It is now January of 2010. C's xgf sends me a message on FB, saying she wants C to get a hold of her regarding signing over his parental rights and ending cs. (this is not his son by his 1st W, but a child that he was tricked into by his xgf). He is skeptical for good reason. We do some digging and it turns out his xgf is up on charges for sexual abuse of a minor among other things for having an ongoing sexual relationship with her bf's son. The kid was 16 years old when charges were finally filed. The state of NC had actually TAKEN all of her kids, and were pushing custody on the respective fathers. C felt he had no choice, and made a few trips to NC. I, in truth, reacted very badly to the situation. I told him I didn't think I could handle it, it would probably ruin our marriage to take this kid in. We were led to believe the child (8 years old at the time) was autistic and possibly violent. C and I ended up pitted against each other instead of supporting each other. He ended up telling me we were done over the phone in April of last year.

I went out and got myself a FWB less than a week later. It wasn't intentional at all. I went out to have a few drinks and blow off some steam, ran into a guy a used to be friends with, and **** happened. Worked out pretty perfectly because it was strictly sex, neither of us wanted anything emotional out of it at all. Got together, got our rock off, that was it.

C ended up finding out it was an option to let the child be adopted out, and he decided to go for that option. He told me he had a change of heart and wanted to come home. He ended up leaving everything he owned in NC to come back by my birthday, which was what I told him. He got here ON my birthday, and I was shocked. 

>>>>>>>>>>>>>

C allowed my FWB relationship to continue. I believed the non-emotional aspect of it would help me reconnect in an emotional way with C, and he was willing to try anything to make us work. C and I were also at the time exploring new sexual avenues, and we thought we could both handle another member of our sexual life. C had no interest in finding a FWB for himself, but was involved with mine on certain levels. They were 'friends'. They worked in the same field. C would take and send pics of me to OM with his and my own phones, gave him toys to play with me, and even had discussions with him on what I like and how I like it. One time even brought OM home from the bar and they BOTH had fun with me for a few hours. C's had a few rules. No swallowing his spunk, no kissing or anything that could be construed as 'romantic' in style, and C was to know about everything that happened between me and OM. I broke the spunk rule a couple times, apologized my ass off and was even 'punished' by C. Never broke the other rules at all.

Things are going ok for me and C. Not perfect by any means, because when he ended it before somehow I let myself check out really quickly, and I was having a helluva time getting the love back for C that I had had before. He was trying so hard. He basically worshipped the ground I walked on, bought me gifts, was a sweetheart a lot, and was just about every womans's wet dream. I ate it up. He had treated me like hell for years, making me pay and prove myself, testing me over and over again for his exes misdeeds. I felt entitled, like I deserved to finally get the queen treatment from him. I totally took it for granted. C has always been huge on freedom of choice, and won't tell me I can't do something, even another man. Now, at the same time he was telling me that everything was fine, he could and would give me all the time in the world that I needed to rekindle my love for him, he was not going anywhere. I took it to heart.

Records provided:
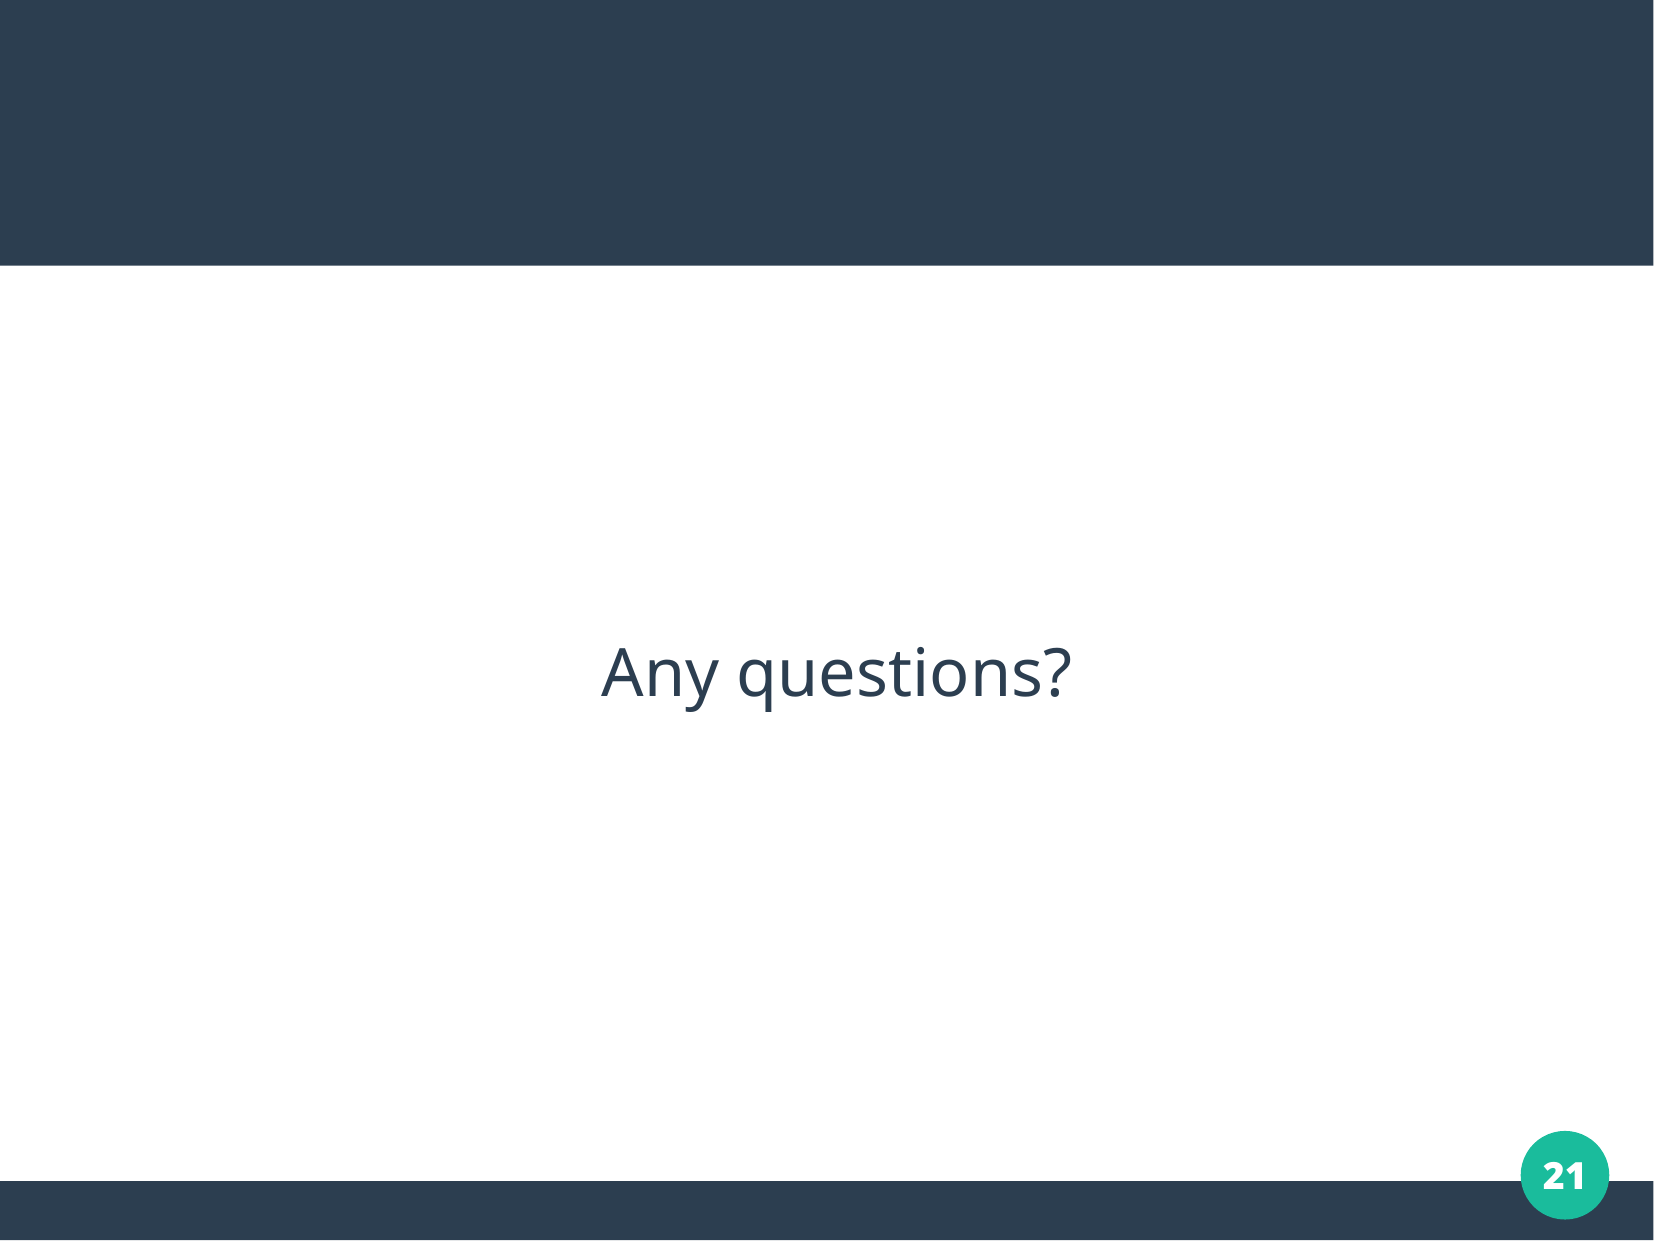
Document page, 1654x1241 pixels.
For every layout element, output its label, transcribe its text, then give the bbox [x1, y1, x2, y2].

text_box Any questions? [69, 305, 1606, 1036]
--
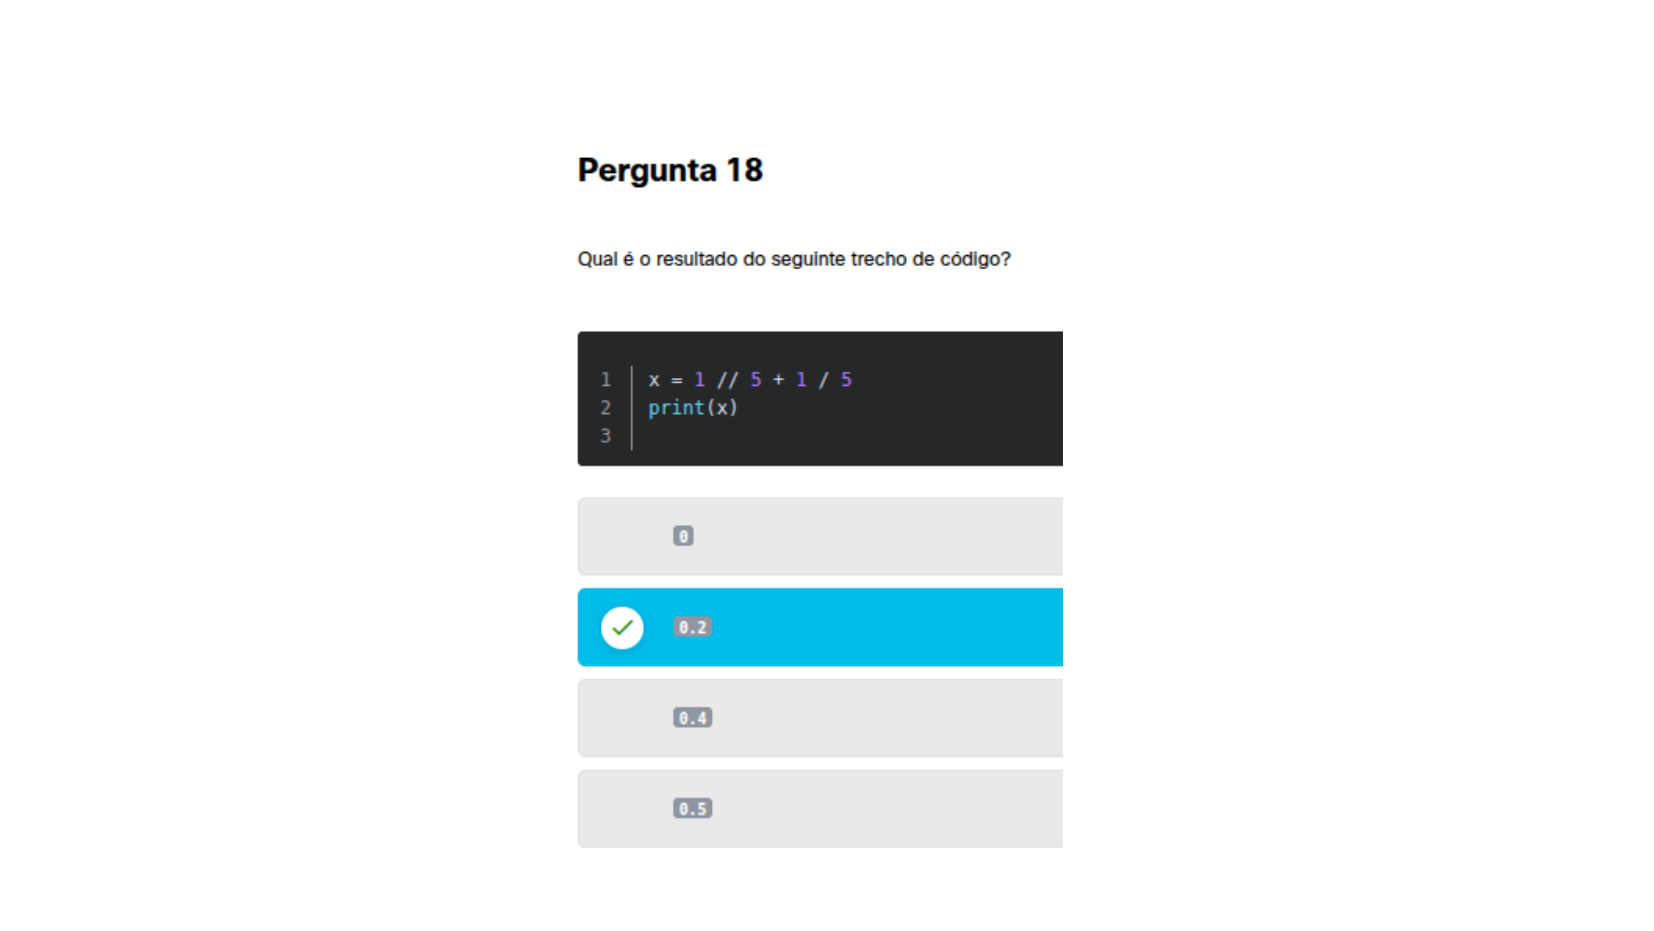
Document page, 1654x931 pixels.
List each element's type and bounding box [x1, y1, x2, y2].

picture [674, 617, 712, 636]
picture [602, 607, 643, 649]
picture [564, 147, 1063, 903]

Tasks to complete:
1. Condense the paragraph of the forum post that begins "C ended up finding out" into a shorter version that keeps its main facts.
2. Please write a continuation of the forum post, starting after its final sentence, "I took it to heart."
The records were taken from a separate source.

Exercise responses:
1. After learning the child could be adopted out, C chose that option, said he'd had a change of heart, and wanted to come home. He left everything he owned in NC to be back by my birthday, as I had told him, and arrived on the birthday itself, which shocked me.

2.
I didn't start falling in LOVE with C again until he started showing signs of not being ok with the arrangement with OM anymore. As soon as that happened, I ended it with OM. C got angry, said he didn't want me to end it because he didn't like it but wanted me to end it because I didn't want it anymore. I told him I didn't want it anymore BECAUSE he had problems with it, but that argument wasn't good enough. But, either way, it was done.

A month after that, C and I got my stepdad to watch the kids so we could go out. We went out, played some pool, had a couple drinks, but it was boring. I wasn't ready to go home, but he headed there anyway. OM starts texting C. We end up going back out to the bar, meeting up with him, and bringing him back to our apt for a couple more beers. I go upstairs to pee, come back down and there is porn on tv. They are giving me **** about how I'm 'trying to be good'. Yep, happened again. Round #2 for the 3 of us, AFTER I had already ended our side thing we had going on.

Two weeks later C moves out. Said he had been thinking about it but that night was the straw that broke the camel's back. He doesn't trust me, doesn't know if I was telling him the truth all the time because there was never any 'verification' to tell him that I was. He doesn't know if he wants our marriage to work, is living with his brother, bro's wife and their 2 kids back in the town we used to live in, 50 miles away. I started falling in love with him all over again when he showed me that he did indeed have a backbone and actually didn't want me to be with someone else. 

I know I probably left some things out, but this got long enough for now. As you can see, I am not going to hold back, If you need or want to ask any questions to understand anything better or know something else, just ask. Please ask. I need help/advice/friends so bad right now.


----------



## Momof2inMT (Apr 9, 2011)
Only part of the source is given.